# gerbil cages (with pics please)



## rabbitritz (Feb 20, 2013)

So I am hopefully getting gerbils soon and I can't find a cage that seems suitable for a pair or three, I have looked at the pets at home ones but I'm not a fan of the wire top. I am looking for inspiration, I can't buy a £200 tank but I don't want them squished. Please show your tanks or cages thank you. :biggrin:


----------



## HazelandDan (Apr 22, 2012)

Hey,

It's so good that you're researching housing before you get your gerbils... you obviously have already got a good idea of what you're looking for as you want two or more gerbils and you know you need a large tank. 

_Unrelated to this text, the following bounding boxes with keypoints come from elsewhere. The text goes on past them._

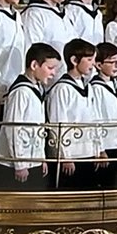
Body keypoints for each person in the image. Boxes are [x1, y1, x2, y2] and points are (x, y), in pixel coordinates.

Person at [0, 43, 60, 185]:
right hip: (15, 165)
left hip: (33, 160)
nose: (53, 73)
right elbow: (13, 128)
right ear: (34, 65)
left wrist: (40, 157)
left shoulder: (38, 88)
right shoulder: (21, 92)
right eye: (50, 68)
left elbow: (39, 128)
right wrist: (20, 164)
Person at [45, 39, 104, 188]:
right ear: (74, 60)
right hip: (71, 157)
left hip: (88, 153)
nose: (93, 64)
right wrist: (64, 156)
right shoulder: (61, 89)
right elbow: (58, 124)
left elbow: (94, 118)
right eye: (89, 60)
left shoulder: (88, 87)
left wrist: (98, 149)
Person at [90, 42, 117, 188]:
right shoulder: (95, 88)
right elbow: (95, 118)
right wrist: (100, 149)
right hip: (105, 144)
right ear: (99, 65)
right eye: (112, 62)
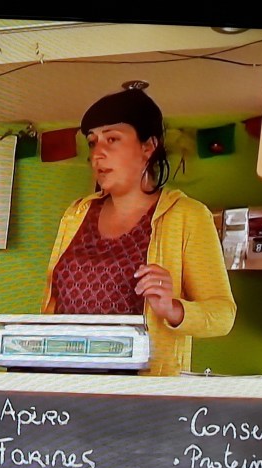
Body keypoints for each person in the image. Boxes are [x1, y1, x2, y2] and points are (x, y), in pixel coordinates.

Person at [40, 88, 236, 376]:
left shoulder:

I'm with you on price, the cost of large glass tanks can be ridiculous. I have an ikea detolf cabinet on its back for our two girls and they absolutely adore it. Its a brilliant size nearly 1.7 m long about 40 cm deep and 40cm high, although maybe a little too shallow for them - i've just over filled it with substrate and they've made the best tunnels ever!



















The detolf is amazing, we got ours second hand for £15, but it's only £40 brand new. If you want something a little smaller but for good value, i suggest either making a 'bin cage' from a plastic storage box, such as a 'really useful box' or looking for second hand aquariums and other tanks on ebay etc.

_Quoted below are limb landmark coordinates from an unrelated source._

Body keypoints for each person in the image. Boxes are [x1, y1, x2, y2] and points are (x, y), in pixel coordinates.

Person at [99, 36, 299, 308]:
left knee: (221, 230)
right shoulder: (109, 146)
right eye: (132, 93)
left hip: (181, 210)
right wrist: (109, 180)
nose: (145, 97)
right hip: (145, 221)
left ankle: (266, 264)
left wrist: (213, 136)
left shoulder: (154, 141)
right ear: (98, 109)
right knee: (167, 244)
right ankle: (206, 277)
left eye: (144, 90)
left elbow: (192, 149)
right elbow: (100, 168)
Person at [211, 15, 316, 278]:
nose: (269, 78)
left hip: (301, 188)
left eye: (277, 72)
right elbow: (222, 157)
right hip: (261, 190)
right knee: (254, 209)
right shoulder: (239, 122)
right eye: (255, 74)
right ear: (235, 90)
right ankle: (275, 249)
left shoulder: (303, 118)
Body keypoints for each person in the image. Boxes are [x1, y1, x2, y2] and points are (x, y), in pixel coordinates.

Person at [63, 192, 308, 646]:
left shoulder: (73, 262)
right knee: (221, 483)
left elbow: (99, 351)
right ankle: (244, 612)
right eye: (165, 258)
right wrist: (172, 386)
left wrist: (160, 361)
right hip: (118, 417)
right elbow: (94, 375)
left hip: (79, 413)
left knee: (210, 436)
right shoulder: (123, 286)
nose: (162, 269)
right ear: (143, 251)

We have a really large box that we bought to put the gerbs in while we travel home for christmas etc, but now we keep the hamster in it. £15 (including lid) for a really large storage box, but beware the gerbils could chew through the internal corners over time, ours haven't yet though.

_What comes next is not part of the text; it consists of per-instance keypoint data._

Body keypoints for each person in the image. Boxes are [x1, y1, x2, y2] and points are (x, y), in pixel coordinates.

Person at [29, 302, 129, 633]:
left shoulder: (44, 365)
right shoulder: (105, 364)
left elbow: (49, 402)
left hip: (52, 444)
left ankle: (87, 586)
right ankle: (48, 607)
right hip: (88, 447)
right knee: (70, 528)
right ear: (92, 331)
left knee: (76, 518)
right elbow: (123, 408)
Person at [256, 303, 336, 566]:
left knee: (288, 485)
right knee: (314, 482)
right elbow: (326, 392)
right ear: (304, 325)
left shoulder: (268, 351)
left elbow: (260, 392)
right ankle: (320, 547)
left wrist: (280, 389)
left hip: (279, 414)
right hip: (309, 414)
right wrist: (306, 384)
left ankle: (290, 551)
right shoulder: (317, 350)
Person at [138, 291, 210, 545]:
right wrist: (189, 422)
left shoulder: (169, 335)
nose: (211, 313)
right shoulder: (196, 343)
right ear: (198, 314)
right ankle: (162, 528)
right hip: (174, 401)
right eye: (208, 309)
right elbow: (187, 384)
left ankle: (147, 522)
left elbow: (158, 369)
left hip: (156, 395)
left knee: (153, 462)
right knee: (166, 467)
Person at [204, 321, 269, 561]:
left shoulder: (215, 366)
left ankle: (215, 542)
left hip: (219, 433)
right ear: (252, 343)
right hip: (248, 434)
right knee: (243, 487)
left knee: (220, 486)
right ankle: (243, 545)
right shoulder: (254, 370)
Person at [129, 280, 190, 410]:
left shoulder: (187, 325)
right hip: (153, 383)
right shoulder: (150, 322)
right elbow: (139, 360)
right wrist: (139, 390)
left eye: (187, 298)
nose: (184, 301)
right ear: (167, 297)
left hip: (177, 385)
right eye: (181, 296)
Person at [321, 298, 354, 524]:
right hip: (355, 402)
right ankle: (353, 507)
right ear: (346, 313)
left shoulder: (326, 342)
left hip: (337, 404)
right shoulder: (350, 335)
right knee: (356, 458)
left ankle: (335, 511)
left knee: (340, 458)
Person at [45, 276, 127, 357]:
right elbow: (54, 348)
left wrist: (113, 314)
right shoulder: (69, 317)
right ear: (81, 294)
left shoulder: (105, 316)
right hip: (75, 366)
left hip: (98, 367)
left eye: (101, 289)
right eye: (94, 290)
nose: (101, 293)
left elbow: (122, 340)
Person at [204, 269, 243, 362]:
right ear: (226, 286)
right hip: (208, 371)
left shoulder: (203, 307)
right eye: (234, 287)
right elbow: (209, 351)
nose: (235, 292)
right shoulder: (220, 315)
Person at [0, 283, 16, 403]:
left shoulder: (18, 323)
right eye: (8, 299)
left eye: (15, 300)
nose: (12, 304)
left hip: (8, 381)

SAMLA Box - black, 39x28x14 cm/11 l - IKEA

I think it's best to avoid anything with bars/wire because they seem to obsessively chew on them, which can damage their teeth - glass is the best material for gerbs 

hope you find something suitable for your future gerbils 

Hazel xxx


----------



## rabbitritz (Feb 20, 2013)

Wow that looks really good I might just get the detolf :biggrin:


----------



## Peapet (Feb 8, 2013)

Wow that looks great. I used 3ft tanks for gerbils.
If you can find one that's been leaking or has a small crack, it shouldn't cost much


----------